• TEXT PROVIDED:
- Opening Delimiter -

Craig Aloysius Montoya (born September 14, 1970) is the bassist of Castella and Tri-Polar and former bassist of Everclear.

Early life
Montoya was born in Spokane, Washington, the son of Daniel and Marge Montoya. He has an older brother named Dave, and an older sister named Tami; their parents later divorced.

Montoya attended Mead Senior High School, where his friends included "drug-users and musicians." When he was seventeen, the local law enforcement raided his home. He was not arrested at that point, but later was for a DUI. After spending some time in jail, Montoya knew "[he] didn't want to spend the rest of [his] life behind bars." From that point on, he has rehabbed and has successfully remained clean.

Career
From an early age, Montoya wanted to play music. Though he was originally interested in the drums, a lack of bass guitarists in the area led him to choose the instrument. He bought his first bass guitar and amp when he was sixteen, with money he earned mowing lawns. After graduating high school, Montoya joined a band named Soul Hammer and planned a move to Portland, Oregon, but was dropped from the band once their demo tape was finished. He then looked for a bass position in The Rocket, a Northwest newspaper, and found an ad from Art Alexakis, the former lead singer of Colorfinger. Alexakis united with him and drummer Scott Cuthbert, and together they founded Everclear. The trio recorded many b-sides and performed live and local shows. In 1993, they released World of Noise, which was recorded in a friend's basement studio.

- Closing Delimiter -

• DATA UNDER STUDY:
- Opening Delimiter -

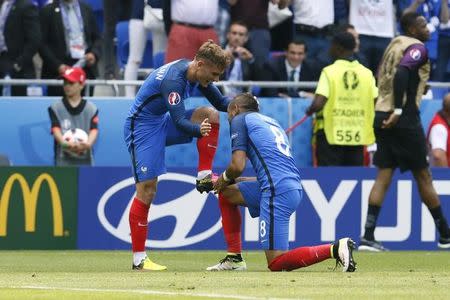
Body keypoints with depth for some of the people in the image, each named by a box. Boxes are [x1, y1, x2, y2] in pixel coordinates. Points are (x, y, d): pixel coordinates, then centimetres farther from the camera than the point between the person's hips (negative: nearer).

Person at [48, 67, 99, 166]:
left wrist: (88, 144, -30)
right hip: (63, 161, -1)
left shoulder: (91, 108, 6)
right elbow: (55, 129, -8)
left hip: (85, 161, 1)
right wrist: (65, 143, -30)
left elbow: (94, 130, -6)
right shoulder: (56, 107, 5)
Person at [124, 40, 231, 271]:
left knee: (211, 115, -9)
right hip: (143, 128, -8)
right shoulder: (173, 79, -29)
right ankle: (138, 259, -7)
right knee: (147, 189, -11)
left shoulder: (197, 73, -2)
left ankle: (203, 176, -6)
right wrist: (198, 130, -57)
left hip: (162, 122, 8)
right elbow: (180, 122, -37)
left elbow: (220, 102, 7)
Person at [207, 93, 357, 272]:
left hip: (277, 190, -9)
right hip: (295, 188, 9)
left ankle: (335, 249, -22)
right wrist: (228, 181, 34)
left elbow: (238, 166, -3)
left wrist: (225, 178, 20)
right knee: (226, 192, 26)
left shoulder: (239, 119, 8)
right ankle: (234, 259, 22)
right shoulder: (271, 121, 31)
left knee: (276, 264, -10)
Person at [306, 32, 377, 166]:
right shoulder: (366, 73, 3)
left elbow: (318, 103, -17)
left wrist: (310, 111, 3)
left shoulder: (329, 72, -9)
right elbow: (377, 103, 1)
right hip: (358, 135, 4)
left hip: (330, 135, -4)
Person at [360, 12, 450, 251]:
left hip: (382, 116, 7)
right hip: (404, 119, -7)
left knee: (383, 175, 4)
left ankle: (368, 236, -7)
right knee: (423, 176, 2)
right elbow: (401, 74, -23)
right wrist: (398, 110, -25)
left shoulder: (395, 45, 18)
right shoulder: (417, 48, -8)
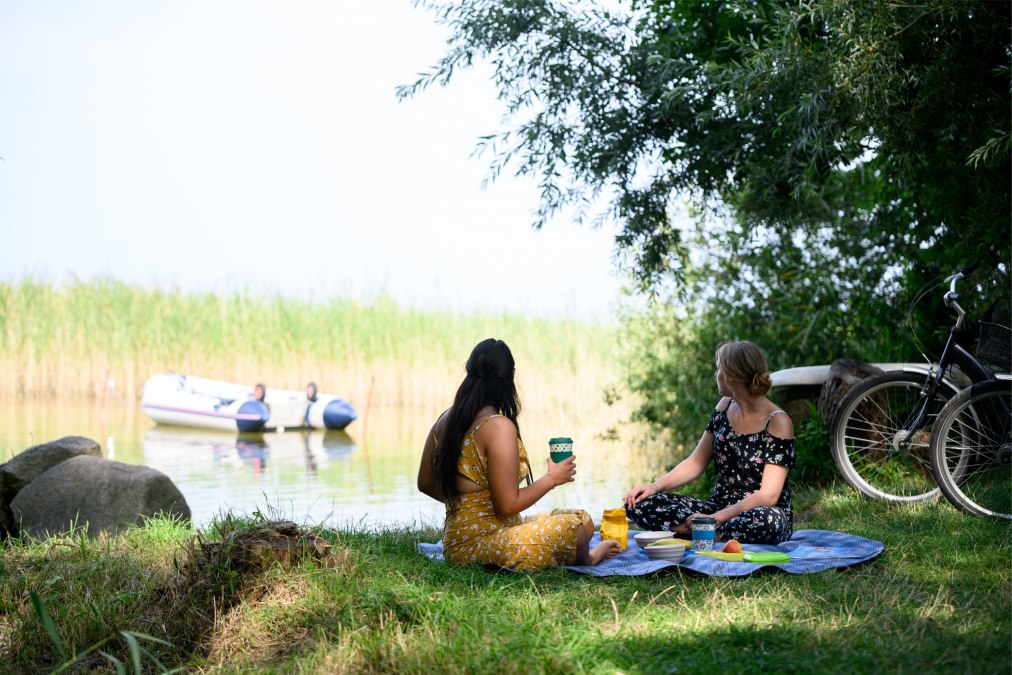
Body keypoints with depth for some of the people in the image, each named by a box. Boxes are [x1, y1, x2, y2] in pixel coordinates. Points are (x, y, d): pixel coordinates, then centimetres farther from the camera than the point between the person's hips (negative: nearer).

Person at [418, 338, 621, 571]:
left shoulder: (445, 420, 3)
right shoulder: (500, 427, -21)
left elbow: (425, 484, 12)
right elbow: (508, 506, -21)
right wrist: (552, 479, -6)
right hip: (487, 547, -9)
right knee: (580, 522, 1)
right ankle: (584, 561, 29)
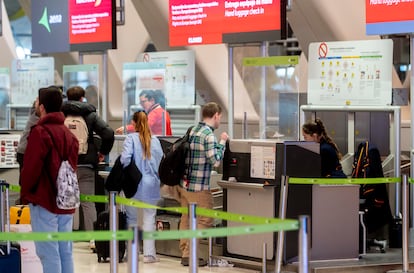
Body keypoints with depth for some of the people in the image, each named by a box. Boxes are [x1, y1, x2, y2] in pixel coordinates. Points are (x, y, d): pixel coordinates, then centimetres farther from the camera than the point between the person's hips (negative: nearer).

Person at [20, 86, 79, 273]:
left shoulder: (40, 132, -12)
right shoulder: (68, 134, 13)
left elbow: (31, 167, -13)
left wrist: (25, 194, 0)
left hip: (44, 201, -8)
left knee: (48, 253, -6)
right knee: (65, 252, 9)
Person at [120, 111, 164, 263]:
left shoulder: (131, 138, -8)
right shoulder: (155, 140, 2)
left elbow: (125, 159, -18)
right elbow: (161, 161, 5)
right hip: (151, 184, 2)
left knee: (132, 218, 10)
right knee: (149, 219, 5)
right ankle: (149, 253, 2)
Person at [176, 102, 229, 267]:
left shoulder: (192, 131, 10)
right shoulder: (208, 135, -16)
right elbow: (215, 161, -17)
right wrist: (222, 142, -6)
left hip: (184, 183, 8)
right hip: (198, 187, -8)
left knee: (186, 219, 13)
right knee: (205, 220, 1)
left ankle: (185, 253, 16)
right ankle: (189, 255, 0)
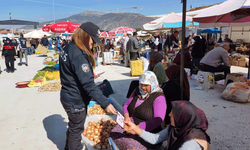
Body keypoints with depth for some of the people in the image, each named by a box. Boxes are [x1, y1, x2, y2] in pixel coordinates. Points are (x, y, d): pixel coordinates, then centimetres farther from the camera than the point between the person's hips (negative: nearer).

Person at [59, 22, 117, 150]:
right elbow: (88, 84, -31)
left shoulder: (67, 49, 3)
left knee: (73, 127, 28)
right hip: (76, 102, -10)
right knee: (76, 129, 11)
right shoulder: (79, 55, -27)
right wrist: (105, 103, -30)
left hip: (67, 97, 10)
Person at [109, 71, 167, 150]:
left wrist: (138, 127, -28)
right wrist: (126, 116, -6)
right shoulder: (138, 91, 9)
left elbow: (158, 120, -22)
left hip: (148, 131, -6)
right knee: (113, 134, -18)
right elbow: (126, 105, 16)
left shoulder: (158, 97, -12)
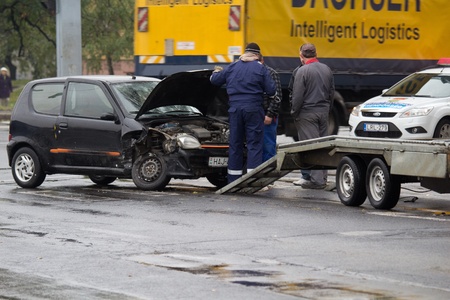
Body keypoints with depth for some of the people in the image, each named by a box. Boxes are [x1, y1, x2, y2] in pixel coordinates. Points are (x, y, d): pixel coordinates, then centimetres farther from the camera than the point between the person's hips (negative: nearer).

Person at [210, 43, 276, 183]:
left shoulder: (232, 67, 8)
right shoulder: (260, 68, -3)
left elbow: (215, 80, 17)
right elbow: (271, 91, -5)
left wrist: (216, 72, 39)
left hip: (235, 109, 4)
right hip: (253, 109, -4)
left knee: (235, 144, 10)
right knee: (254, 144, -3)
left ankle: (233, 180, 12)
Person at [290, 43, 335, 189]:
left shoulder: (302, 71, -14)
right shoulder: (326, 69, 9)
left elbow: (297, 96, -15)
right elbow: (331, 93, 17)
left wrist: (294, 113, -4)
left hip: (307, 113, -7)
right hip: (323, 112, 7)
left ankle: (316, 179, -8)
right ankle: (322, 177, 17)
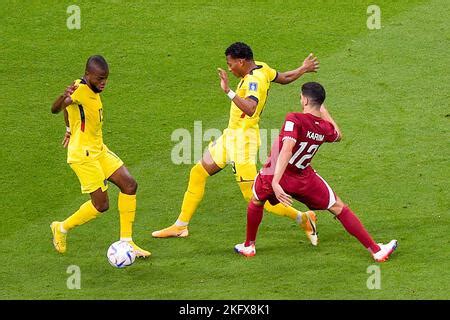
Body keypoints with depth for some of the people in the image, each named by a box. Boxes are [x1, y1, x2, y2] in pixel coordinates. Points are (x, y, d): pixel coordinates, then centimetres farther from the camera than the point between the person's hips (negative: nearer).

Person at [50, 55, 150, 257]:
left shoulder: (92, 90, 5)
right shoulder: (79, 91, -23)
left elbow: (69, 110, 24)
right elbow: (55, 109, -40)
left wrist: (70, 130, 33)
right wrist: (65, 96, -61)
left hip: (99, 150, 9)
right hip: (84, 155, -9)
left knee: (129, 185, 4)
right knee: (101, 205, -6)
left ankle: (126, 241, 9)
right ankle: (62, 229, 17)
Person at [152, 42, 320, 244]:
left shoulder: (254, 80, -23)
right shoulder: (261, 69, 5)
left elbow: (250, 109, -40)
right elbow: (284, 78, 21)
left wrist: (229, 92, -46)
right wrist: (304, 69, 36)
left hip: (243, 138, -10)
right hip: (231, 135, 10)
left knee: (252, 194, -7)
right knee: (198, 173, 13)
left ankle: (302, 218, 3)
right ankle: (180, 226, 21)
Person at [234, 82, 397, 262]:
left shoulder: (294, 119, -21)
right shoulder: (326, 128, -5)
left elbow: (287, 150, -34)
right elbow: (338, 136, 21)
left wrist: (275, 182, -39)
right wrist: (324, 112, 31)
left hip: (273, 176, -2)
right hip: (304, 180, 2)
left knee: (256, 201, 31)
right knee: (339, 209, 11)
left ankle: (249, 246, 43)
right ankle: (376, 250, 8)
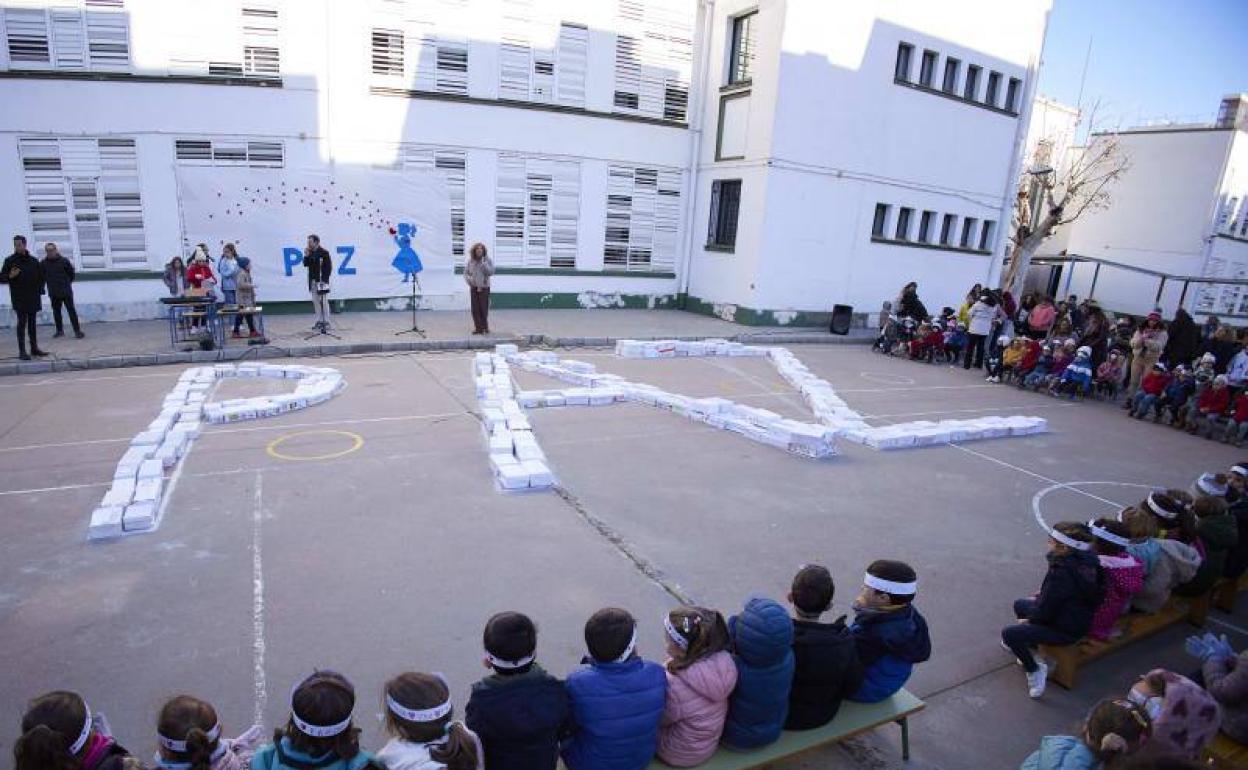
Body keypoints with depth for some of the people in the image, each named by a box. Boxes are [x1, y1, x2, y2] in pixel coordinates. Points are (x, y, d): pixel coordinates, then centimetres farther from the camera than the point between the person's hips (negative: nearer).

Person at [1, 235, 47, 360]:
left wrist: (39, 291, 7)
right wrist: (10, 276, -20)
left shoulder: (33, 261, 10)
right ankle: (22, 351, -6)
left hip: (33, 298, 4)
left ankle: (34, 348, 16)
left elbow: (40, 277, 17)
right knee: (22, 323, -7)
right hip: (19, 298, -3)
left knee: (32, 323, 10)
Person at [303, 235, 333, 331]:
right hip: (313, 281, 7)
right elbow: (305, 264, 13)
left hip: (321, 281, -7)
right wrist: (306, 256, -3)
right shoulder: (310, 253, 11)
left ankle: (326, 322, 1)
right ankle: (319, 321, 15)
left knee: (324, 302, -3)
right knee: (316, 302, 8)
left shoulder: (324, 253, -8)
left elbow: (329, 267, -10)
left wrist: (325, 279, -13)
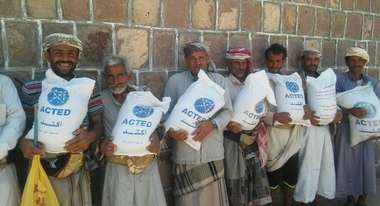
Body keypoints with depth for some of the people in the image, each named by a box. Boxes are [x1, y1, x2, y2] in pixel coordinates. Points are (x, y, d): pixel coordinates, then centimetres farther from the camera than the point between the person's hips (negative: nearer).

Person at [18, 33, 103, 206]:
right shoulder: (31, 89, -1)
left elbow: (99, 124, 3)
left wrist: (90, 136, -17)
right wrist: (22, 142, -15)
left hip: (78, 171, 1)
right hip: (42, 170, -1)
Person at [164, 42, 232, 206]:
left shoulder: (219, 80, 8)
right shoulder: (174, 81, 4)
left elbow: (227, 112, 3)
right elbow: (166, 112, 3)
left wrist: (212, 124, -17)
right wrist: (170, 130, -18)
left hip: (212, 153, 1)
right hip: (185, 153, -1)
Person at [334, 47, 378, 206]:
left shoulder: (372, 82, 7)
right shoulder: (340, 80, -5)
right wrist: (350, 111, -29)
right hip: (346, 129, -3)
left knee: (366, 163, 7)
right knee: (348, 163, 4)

- Closing Delimiter -

• WORK ORDER 1: In the Craig Montoya biography, how old was Montoya when he bought his first bass guitar and amp?
• WORK ORDER 2: Rewrite the paragraph of the Craig Montoya biography that begins "Montoya attended Mead Senior High School" in a shorter form that keeps its main facts.

• YOUR RESPONSE 1: He was sixteen.

• YOUR RESPONSE 2: At Mead Senior High School, Montoya's friends included "drug-users and musicians." When he was seventeen, local law enforcement raided his home. He wasn't arrested then, but he was later arrested for a DUI and spent time in jail. Not wanting to spend the rest of his life behind bars, he went through rehab and has stayed clean since.